Al leerse hoy día, el ensayo de Soper destaca en primer lugar por su pintoresco consejo médico. Instaba a los lectores, sensiblemente, a “evitar las multitudes innecesarias”, pero también, “evitar la ropa apretada, los zapatos apretados” y masticar la comida minuciosamente. Agregaba: “No es deseable hacer obligatorias las mascarillas de manera general”.
Lo más impactante, sin embargo, son las principales lecciones que sacaba de su pandemia, que son demasiado aplicables a la nuestra. Uno, las enfermedades respiratorias son altamente contagiosas e incluso las comunes requieren atención. Dos, la carga de prevenir la propagación recae fuertemente en el individuo. Estas dan lugar a tres, el desafío dominante: “La indiferencia pública”, escribió Soper. “La gente no comprende los riesgos que corre”.
Ciento y pico de años de progreso médico más tarde, sobrevive el mismo obstáculo. Es tarea del liderazgo, no de la ciencia, sacudir la indiferencia de los ciudadanos. Por supuesto, la indiferencia no termina de capturar la realidad por la cual ha resultado tan difícil dejar de congregarnos en interiores o sin mascarillas. La pandemia tal vez también ha revelado el poder del deseo de comunidad de nuestra especie. Nos necesitamos unos a otros, incluso en contra de la razón y el consejo sensato de salud pública.

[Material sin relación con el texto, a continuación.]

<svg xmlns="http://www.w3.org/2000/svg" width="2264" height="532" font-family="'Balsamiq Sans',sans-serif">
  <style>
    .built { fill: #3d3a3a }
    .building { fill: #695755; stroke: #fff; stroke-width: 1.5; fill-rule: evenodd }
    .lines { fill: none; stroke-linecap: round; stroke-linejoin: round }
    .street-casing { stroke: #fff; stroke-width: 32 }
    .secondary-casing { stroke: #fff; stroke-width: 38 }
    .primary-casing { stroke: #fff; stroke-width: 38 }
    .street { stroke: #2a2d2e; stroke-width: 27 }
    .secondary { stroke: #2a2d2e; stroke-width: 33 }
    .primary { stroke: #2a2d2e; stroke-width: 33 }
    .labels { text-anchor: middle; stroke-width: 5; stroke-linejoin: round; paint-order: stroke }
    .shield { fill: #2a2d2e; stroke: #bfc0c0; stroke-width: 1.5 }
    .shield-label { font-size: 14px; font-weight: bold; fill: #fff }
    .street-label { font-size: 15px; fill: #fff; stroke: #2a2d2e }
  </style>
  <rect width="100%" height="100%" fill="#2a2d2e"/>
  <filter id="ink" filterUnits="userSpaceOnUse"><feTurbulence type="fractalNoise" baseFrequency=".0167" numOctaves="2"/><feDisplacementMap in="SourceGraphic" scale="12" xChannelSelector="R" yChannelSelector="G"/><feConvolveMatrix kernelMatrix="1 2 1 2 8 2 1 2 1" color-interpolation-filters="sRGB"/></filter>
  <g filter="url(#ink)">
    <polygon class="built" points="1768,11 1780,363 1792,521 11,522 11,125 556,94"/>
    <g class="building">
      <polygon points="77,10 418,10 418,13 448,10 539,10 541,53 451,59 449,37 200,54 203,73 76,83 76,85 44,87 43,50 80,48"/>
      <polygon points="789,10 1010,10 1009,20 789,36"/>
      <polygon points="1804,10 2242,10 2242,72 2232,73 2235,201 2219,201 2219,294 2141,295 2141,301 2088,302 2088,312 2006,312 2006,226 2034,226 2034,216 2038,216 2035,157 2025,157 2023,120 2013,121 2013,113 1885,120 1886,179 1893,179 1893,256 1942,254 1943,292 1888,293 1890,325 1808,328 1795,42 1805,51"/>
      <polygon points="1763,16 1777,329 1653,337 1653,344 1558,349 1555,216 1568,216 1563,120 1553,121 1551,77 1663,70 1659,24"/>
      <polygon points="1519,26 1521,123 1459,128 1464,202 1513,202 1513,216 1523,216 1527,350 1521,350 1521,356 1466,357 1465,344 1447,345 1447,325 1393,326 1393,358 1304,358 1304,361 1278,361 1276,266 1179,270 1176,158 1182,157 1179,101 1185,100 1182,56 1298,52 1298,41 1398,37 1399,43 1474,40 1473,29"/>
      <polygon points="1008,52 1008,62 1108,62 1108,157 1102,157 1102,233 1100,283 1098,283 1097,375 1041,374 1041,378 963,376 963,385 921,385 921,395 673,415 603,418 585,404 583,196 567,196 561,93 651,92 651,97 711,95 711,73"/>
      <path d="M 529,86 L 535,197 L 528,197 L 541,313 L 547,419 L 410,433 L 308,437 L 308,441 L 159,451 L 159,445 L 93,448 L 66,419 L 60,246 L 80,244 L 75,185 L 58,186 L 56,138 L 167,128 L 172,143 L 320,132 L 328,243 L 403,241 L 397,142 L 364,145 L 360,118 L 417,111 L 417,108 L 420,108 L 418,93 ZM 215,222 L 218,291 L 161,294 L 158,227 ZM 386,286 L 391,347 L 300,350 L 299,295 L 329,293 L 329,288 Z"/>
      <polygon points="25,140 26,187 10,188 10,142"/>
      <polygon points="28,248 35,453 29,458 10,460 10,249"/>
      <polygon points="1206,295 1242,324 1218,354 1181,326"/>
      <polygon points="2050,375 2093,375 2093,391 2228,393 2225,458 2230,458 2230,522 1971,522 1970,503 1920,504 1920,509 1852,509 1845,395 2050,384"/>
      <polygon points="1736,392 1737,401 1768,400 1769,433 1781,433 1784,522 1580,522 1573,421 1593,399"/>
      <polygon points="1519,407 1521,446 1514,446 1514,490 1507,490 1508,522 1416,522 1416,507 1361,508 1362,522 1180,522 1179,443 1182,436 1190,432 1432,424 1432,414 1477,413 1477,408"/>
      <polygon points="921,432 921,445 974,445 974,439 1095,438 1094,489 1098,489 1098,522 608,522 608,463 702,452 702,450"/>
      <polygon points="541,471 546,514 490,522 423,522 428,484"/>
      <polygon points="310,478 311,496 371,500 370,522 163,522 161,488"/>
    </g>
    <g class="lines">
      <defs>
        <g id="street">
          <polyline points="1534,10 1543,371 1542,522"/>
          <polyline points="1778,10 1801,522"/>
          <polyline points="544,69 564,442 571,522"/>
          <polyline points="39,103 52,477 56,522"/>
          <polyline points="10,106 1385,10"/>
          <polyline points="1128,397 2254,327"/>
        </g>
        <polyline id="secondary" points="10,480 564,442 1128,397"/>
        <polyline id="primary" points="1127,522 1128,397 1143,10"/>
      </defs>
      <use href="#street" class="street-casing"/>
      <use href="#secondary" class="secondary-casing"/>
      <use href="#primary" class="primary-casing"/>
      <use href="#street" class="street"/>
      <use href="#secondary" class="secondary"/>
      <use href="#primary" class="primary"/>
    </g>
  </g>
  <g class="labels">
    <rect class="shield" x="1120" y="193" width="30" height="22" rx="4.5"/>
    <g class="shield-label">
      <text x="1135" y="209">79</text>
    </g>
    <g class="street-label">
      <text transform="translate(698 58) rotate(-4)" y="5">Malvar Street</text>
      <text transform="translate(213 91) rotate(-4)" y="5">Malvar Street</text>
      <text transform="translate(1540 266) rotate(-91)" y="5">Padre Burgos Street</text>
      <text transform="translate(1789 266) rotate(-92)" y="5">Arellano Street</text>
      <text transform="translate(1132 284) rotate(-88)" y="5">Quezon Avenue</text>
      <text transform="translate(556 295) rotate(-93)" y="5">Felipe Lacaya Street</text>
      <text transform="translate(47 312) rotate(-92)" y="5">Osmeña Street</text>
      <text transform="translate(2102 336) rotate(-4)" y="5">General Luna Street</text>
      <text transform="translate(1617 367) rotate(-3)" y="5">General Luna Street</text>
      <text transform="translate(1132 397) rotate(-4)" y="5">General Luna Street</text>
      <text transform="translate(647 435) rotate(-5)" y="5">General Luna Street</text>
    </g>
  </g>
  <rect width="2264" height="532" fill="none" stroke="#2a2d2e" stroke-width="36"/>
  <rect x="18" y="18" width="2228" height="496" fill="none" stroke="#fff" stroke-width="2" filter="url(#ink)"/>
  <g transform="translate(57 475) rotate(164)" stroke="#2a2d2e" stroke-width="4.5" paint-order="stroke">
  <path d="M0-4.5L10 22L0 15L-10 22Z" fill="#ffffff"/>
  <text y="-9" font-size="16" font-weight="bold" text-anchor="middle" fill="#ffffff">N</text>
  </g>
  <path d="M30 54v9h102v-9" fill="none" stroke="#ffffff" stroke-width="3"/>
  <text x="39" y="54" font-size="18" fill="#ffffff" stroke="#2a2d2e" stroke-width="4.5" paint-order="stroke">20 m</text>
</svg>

Una semana antes de la aparición de “Lecciones” en 1919, Soper publicó otro artículo en la New York Medical Journal, en donde llamaba a la creación de una comisión internacional de salud. “No debería dejarse a los caprichos del azar incentivar o aplazar el progreso de dichas formas de enfermedad que, desatendidas, se convierten en pestilencias”, argumentó. Imaginaba una agencia supragubernamental cuya tarea fuera investigar y reportar la trayectoria de las enfermedades peligrosas: “una institución viva, eficiente, dotada de poderes reales y capaz de realizar grandes cosas”.

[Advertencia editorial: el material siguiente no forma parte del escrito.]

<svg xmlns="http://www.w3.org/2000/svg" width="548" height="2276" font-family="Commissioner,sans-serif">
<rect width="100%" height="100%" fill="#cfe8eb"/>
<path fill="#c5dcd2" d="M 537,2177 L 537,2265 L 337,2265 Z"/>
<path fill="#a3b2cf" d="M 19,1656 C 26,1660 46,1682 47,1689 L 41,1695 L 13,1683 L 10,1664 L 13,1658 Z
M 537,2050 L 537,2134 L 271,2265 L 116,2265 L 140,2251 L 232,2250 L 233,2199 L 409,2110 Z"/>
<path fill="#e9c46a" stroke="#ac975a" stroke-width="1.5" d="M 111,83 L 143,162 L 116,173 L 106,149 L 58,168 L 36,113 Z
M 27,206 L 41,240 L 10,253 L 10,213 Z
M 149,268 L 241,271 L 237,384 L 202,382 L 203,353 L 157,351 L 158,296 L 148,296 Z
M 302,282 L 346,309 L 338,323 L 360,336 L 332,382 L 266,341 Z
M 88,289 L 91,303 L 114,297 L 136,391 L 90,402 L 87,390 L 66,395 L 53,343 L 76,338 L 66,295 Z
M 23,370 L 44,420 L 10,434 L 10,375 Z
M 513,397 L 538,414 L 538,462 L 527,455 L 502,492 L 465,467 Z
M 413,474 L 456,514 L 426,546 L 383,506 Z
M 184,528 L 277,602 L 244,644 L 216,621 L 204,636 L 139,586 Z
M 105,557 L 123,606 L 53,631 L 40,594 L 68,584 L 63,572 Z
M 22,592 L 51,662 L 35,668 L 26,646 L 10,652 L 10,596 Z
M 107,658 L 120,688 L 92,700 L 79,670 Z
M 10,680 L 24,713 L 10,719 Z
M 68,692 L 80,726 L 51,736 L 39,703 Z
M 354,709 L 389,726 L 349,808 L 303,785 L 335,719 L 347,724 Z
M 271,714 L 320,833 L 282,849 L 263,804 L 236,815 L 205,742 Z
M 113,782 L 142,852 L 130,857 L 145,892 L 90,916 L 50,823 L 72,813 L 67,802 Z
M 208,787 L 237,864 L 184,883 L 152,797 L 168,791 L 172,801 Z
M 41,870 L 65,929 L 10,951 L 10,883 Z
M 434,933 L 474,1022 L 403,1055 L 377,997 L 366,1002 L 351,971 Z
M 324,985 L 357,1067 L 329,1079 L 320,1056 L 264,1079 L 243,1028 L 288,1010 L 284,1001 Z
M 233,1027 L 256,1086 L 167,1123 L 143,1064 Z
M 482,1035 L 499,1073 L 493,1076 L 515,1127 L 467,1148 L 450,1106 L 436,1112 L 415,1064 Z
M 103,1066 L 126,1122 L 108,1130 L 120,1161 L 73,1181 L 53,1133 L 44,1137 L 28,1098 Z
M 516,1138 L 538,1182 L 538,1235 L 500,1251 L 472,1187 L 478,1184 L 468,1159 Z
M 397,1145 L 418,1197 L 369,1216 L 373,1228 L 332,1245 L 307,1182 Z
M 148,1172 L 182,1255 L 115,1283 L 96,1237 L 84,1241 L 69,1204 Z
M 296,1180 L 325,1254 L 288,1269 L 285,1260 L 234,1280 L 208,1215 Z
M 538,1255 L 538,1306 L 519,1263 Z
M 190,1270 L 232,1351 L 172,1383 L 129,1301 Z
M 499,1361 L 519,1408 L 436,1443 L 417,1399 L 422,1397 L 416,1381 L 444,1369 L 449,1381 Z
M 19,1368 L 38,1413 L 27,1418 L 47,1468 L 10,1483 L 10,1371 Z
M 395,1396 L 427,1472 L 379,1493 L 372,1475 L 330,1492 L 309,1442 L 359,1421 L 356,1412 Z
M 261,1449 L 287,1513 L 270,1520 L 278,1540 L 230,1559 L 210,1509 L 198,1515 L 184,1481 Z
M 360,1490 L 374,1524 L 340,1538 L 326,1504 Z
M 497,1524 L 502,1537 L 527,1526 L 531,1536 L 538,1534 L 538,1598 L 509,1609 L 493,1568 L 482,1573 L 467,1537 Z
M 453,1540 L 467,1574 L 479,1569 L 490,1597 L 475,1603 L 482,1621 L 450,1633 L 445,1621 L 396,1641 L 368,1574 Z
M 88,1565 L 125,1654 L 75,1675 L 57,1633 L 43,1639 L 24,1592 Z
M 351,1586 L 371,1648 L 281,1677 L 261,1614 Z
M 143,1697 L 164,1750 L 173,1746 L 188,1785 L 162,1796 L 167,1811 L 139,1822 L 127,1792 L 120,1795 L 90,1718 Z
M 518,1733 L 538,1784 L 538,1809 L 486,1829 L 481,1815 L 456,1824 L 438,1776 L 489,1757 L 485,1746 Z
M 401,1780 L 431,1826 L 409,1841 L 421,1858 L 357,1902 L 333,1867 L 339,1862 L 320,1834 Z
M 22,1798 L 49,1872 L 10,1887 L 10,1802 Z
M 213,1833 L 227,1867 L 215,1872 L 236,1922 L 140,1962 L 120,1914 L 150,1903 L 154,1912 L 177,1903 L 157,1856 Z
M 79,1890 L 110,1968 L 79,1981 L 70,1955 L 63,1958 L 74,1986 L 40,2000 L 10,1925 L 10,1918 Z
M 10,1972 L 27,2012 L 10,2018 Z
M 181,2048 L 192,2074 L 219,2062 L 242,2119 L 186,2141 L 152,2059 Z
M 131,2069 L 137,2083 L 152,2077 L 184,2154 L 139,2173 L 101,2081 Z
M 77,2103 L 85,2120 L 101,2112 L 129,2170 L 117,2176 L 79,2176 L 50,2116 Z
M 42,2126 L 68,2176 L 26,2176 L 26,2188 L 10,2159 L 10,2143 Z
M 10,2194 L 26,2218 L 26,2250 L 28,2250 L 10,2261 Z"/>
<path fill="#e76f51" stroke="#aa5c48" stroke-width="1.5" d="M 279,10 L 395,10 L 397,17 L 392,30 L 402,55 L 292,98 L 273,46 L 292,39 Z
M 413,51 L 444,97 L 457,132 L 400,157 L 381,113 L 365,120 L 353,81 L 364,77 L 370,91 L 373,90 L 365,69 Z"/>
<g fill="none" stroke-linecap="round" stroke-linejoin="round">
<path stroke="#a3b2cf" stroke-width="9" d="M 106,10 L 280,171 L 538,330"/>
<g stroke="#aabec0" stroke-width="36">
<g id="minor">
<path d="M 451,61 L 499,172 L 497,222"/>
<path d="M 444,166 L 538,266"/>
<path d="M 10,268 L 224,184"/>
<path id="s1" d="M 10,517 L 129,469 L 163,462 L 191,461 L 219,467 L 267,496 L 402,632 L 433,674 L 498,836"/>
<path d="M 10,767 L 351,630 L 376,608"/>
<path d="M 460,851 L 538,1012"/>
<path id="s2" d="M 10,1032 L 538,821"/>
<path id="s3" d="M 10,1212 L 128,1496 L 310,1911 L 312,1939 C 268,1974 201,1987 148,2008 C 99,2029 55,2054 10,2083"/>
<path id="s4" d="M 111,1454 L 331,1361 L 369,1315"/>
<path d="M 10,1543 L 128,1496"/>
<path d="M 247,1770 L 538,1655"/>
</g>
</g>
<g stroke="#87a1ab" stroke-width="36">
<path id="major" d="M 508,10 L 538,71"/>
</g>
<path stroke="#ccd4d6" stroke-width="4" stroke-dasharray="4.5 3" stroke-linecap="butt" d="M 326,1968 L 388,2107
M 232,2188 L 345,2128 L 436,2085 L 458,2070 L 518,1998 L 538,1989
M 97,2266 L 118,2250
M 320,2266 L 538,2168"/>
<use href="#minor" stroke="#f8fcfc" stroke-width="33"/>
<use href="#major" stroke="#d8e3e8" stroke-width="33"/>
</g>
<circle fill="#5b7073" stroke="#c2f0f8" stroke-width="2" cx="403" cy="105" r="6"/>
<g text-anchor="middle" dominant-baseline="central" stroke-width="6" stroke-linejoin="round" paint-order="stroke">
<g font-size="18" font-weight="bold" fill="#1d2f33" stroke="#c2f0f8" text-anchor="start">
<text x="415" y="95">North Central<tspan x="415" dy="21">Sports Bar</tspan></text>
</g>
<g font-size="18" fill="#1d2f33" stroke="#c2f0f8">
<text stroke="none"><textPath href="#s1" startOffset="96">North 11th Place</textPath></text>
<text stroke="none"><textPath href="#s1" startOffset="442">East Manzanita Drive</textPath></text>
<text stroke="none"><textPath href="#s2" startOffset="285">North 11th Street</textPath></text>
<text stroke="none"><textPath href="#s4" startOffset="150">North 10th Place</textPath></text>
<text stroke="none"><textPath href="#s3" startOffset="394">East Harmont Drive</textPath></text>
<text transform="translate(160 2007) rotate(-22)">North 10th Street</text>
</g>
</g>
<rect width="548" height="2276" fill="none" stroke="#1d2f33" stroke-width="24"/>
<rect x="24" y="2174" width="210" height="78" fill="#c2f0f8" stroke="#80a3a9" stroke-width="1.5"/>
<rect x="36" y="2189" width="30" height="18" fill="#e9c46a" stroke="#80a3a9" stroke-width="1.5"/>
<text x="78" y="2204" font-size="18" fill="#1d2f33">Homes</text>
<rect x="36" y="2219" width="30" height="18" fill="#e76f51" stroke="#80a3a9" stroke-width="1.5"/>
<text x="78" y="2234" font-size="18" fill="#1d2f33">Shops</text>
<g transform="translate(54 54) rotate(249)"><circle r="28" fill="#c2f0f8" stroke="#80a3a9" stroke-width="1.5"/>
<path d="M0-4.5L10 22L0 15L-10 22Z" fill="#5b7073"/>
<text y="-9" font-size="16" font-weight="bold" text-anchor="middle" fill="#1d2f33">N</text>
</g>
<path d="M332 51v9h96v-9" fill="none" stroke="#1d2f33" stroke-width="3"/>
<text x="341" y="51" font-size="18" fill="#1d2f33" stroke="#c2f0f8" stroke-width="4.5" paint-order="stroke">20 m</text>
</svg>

Su deseo fue concedido. Soper modeló su visión en la Oficina Internacional de Salud Pública establecida en París en 1908 y más tarde absorbida por la Organización Mundial de la Salud de las Naciones Unidas que fue fundada en abril de 1948, dos meses antes de su muerte. Pero la OMS tampoco pudo contener la COVID-19. Prevenir la próxima pandemia requerirá mucha más coordinación y planeamiento al interior y entre los gobiernos que la reunida en esta ocasión y no se diga la que se consiguió hace un siglo.
“Esperemos que las naciones vean la necesidad” e “inicien el trabajo que tanto se requiere hacer”, escribió Soper en 1919. Esperemos que, antes de que la próxima pandemia llegue, hayamos hecho algo más que esperar.